- Briggs in 1936
- Born: 25 June 1893 Grimsby, Lincolnshire
- Died: 7 February 1985 (aged 91)
- Scientific career
- Fields: Botany
- Author abbrev. (botany): G.E.Briggs

= George Edward Briggs =

British botanist (1893–1985)

George Edward Briggs FRS (25 June 1893 - 7 February 1985) was professor of botany at the University of Cambridge.

==Early life and education==

He was born in Grimsby, Lincolnshire, the eldest son of Walker Thomas and Susan (née Townend) Briggs. He attended Wintringham secondary school.

==Career==

He was elected a Fellow of the Royal Society in 1935. He published several significant scientific papers on enzymes. Part of his work on enzymes was done with J. B. S. Haldane, and led to the derivation of Victor Henri's enzyme kinetics law and Michaelis–Menten kinetics via the steady state approximation. This derivation remains commonly used today because it provides better insight into the system, though it retains the algebraic form of the Michaelis-Menten equations.
Notable publications of Briggs include Movement of Water in Plants.
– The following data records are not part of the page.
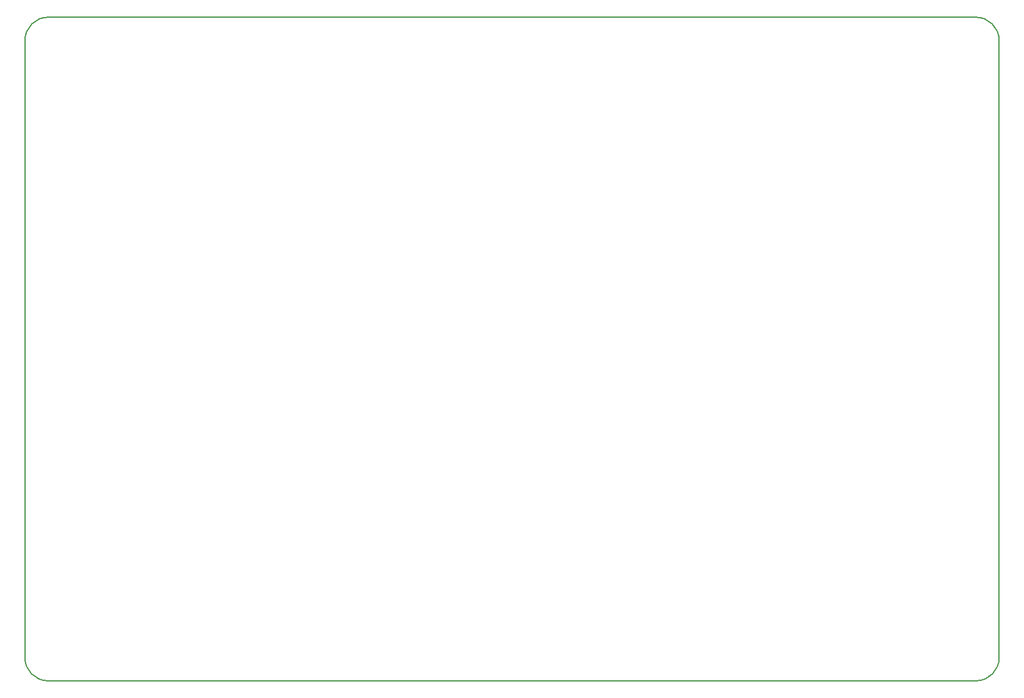
<source format=gbr>
G04 #@! TF.GenerationSoftware,KiCad,Pcbnew,(5.1.9)-1*
G04 #@! TF.CreationDate,2021-02-22T11:59:36-08:00*
G04 #@! TF.ProjectId,UnfolderBuffer,556e666f-6c64-4657-9242-75666665722e,rev?*
G04 #@! TF.SameCoordinates,Original*
G04 #@! TF.FileFunction,Profile,NP*
%FSLAX46Y46*%
G04 Gerber Fmt 4.6, Leading zero omitted, Abs format (unit mm)*
G04 Created by KiCad (PCBNEW (5.1.9)-1) date 2021-02-22 11:59:36*
%MOMM*%
%LPD*%
G01*
G04 APERTURE LIST*
G04 #@! TA.AperFunction,Profile*
%ADD10C,0.150000*%
G04 #@! TD*
G04 APERTURE END LIST*
D10*
X3200000Y0D02*
G75*
G02*
X0Y3200000I0J3200000D01*
G01*
X135000000Y3200000D02*
G75*
G02*
X131800000Y0I-3200000J0D01*
G01*
X131800000Y92000000D02*
G75*
G02*
X135000000Y88800000I0J-3200000D01*
G01*
X0Y88800000D02*
G75*
G02*
X3200000Y92000000I3200000J0D01*
G01*
X3200000Y92000000D02*
X131800000Y92000000D01*
X3200000Y0D02*
X131800000Y0D01*
X135000000Y3200000D02*
X135000000Y88800000D01*
X0Y88800000D02*
X0Y3200000D01*
M02*

</source>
The obituary of Briggs in Biographical Memoirs of the Fellows of the Royal Society, written by Rutherford Robertson (1986), describes his lecturing style:

To the ordinary student Briggs’s lectures were not inspiring. They were not easy to follow; a man with one of the quickest minds of his generation might be excused for failing to realize that most members of his audience could not keep up with the speed of his thinking ... The lectures were for those who appreciated the originality of his critical thought, not for those who wanted to be spoon-fed on ‘facts’; he provided a sound training in a critical approach"

==Personal life==

Briggs was married with two children. He was described in his obituary as

"hard to live near or with at times. His daughter remembers how much was expected of her when she was a child. I remember his stern criticism of his son, then aged about 12, when his model theatre (really very good) did not work perfectly, and of his wife because he thought there was something wrong with the tea on a Sunday afternoon — though the guests could not detect anything. Part and parcel of the drive was irascibility and shortness, with an explosive quality."

He was shy, with an "earthy" sense of humour. He described himself as "lucky" and "counted himself fortunate that he had such good parents and an educational authority and a university that gave him the opportunity to rise by merit". He died in 1985.